*About this task:* Continue the forum thread on delta sync, picking up after its final comment.

*Selected extract:*
□ □ □

My personal testing with Mozy, Dropbox, and Syncplicity show that delta-sync does actually make an impact in these cases.
For example, my Mozy history shows that the first time my Archive.pst file was uploaded, it sent 1.8GB. Today, Outlook ran AutoArchive and sent the past weeks email to the archive. Syncplicity has to resync a 1.9GB file; whereas, Mozy only had to upload 11MB after the AutoArchive.
@r_u_serious, @Anish: PST files are definitely one of the big reasons we’re looking to do delta sync. Frankly all sync programs do a terrible job with them, whether or not they have delta sync. The problem lies in the fact that it’s really backup and not sync for PSTs. PSTs require special treatment beyond just delta sync as the files are open constantly, not meant to be shared across multiple machines simulteanously, and are, by default, in a hidden location. Delta Sync is just one part of the puzzle. Other features like open file backup are required before PSTs can really be supported. Backup vendors do this well as they’ve optimized for this case, but none of the sync vendors out there do.
If it REALLY didnt matter you wouldnt be ‘looking to do it’.
The fact that you are makes this post seem like very polite mud-slinging.
what if i change id3 tag on few 5Mo .MP3 files in iTunes? with dropbox, upload only 4k each?? slow Syncplcity!! with mutch c pu time give 10 minutes.
This Post is ridiculous. Many people use databases and large files. And of course your explanation about compression and so is correct, but there are a lot of other filetypes which benefits from delta sync. I personally think this post is more a justification for not having delta-sync when the competitors have it….
As a I said often before in the forums, If Syncplicity would have delta-sync I would switch from dropbox, but I have databases, lots of large files (which really benefits from delta sync!) and so this is a no-go!
@v, @michael: You’re obviously welcome to use any product you want. The point of the post is that it shouldn’t be taken as a given that a typical user will see large improvements in their day-to-day usage.
There are cases where delta sync helps, but then those should be the cases that we highlight with the proper caveats and realism rather than some artificial scenario.

□ □ □

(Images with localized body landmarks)
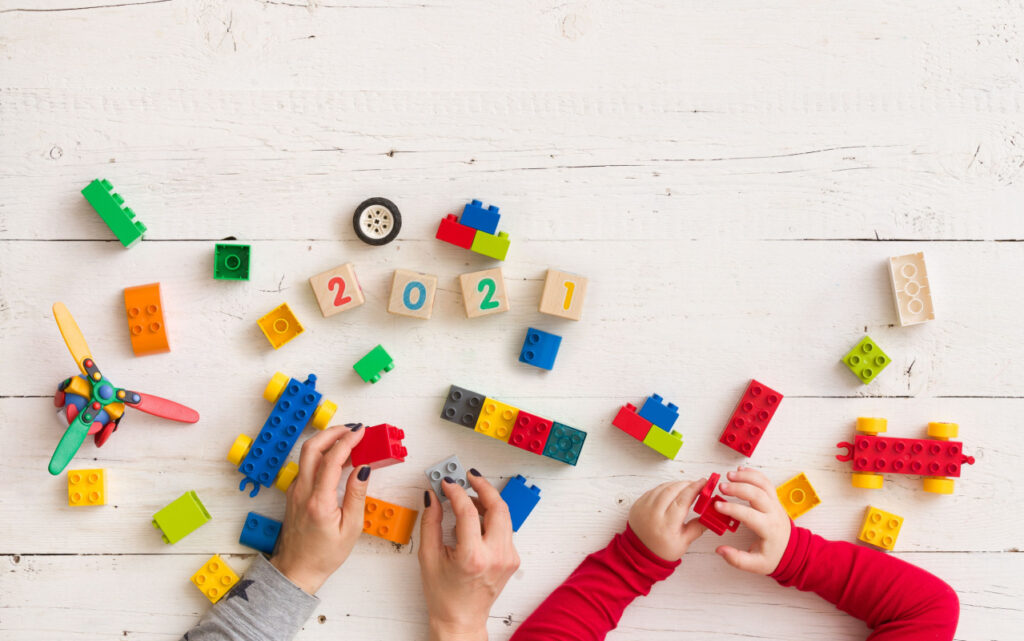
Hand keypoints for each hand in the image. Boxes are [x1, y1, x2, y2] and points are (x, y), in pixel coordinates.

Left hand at [270, 424, 369, 593]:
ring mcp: (295, 491)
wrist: (297, 570)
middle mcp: (302, 492)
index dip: (347, 441)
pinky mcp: (294, 493)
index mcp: (318, 501)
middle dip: (332, 432)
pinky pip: (306, 466)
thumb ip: (356, 495)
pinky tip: (335, 458)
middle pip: (312, 448)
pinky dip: (320, 454)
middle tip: (352, 428)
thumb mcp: (351, 528)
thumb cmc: (324, 555)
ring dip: (326, 441)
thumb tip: (363, 469)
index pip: (332, 460)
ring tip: (346, 439)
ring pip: (306, 455)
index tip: (360, 432)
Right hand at [418, 469, 519, 640]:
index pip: (468, 511)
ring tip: (469, 497)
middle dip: (483, 486)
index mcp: (473, 557)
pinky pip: (504, 529)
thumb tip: (433, 497)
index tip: (447, 484)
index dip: (456, 492)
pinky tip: (475, 520)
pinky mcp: (512, 559)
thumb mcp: (429, 557)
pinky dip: (491, 518)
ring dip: (487, 501)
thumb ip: (430, 522)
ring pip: (504, 516)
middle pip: (497, 507)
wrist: (461, 620)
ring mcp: (508, 558)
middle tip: (469, 476)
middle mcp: (495, 556)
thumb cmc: (444, 595)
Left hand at [627, 479, 706, 560]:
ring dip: (676, 484)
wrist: (639, 554)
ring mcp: (643, 507)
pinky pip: (653, 490)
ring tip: (686, 487)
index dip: (695, 489)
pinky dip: (665, 488)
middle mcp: (653, 513)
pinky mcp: (637, 504)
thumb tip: (710, 515)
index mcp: (667, 524)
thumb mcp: (683, 543)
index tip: (704, 482)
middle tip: (698, 484)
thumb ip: (697, 527)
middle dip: (687, 484)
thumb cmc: (662, 550)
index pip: (683, 500)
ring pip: (662, 488)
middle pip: (672, 490)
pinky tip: (672, 491)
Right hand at [714, 466, 791, 574]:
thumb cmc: (774, 556)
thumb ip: (737, 559)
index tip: (717, 506)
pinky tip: (741, 470)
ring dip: (746, 476)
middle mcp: (773, 513)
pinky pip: (765, 482)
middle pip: (757, 494)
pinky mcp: (774, 499)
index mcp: (769, 529)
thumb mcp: (756, 565)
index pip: (749, 515)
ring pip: (763, 484)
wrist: (792, 551)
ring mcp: (775, 504)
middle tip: (722, 487)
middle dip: (738, 488)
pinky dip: (753, 474)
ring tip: (729, 475)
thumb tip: (720, 550)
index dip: (732, 509)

□ □ □

*Result for this exercise:*
You’re forgetting one of the most important aspects of delta sync, and the one thing that makes Dropbox so efficient: it compares the blocks of packets that it sees it needs to upload to everything on its servers.
Here’s an example, because this is a little complicated. I had a 750-MB video file that I wanted to share with my mother who was across the country. It was an HD-video file (H.264, obviously), so yes, it was largely compressed on its own. The file was a common documentary file. After downloading it, I renamed it to fit my computer’s organization scheme. When I told Dropbox to upload it, I noticed that the network usage monitor on my Mac’s Dashboard only reported about 70 MB uploaded. I checked on Dropbox’s website, and yes, my complete file was there, although it had only uploaded 1/10 of its data.
It turns out that what makes Dropbox so efficient is that it looks for similarities in its blocks of packets in other users’ uploaded things. So this means that someone else using Dropbox has uploaded this particular HD video, even if it had a different filename and file metadata, but because the underlying video was the same, it only had to upload around 70 MB out of a 750-MB file.
I’m not trying to say that you’re wrong, but saying that Dropbox isn’t anywhere near as efficient as they claim to be is misleading. Sure, in those situations you’re describing, you might be right. However, they have taken many, many steps to streamline the process. However, I am still a dedicated Syncplicity user and will leave Dropbox forever if/when the Mac client is re-released.
To add one more example: TrueCrypt volumes.
Dropbox handles them gracefully, uploading the file as soon as the disk is dismounted and I believe it does delta sync there, since my volume is rather large and yet after small changes transfer takes only a moment.
Renaming music in iTunes, for my situation:
Syncplicity: upload ~3MB for an average music file + 2MB for the new “iTunes Music Library.xml”.
Dropbox: upload < 100KB.
you probably could have implemented delta sync in the time it took you to write this idiotic article. or at least i could…
I have 2 good suggestions :
why you guys implement the deltasync for files over an X number of megabytes
lets say 10 or 100, and keep your regular sync for everything else, using a flag over the file to track the updates?
we have a 200mb quickbook files that change only opening the file (we use that file every couple of minutes ) and most of the time there are only small changes or no changes just search and print, take a couple of hours to backup the regular file the way it is, but with delta sync it will be only minutes since we just make small changes a day, sadly so far we will lost half of a full day of work if the quickbook file is corrupted, with deltasync we will lost minutes only
I suggest also prioritize some folders (exam backup first c:\billing and then second c:\games)
another good idea is schedule the backup
It’s arrogant to title this blog post “Why Delta Sync Doesn’t Matter”.
As you admit in the post itself, it ‘doesn’t matter’ only if you work with small files or if your files are in a compressed format that delta sync can’t work its magic on.
Syncplicity seems to have given up on real-world computer users who produce large uncompressed files, like InDesign files (that’s me), Quicken files, PST files and the host of other types of large file that have been mentioned by other people.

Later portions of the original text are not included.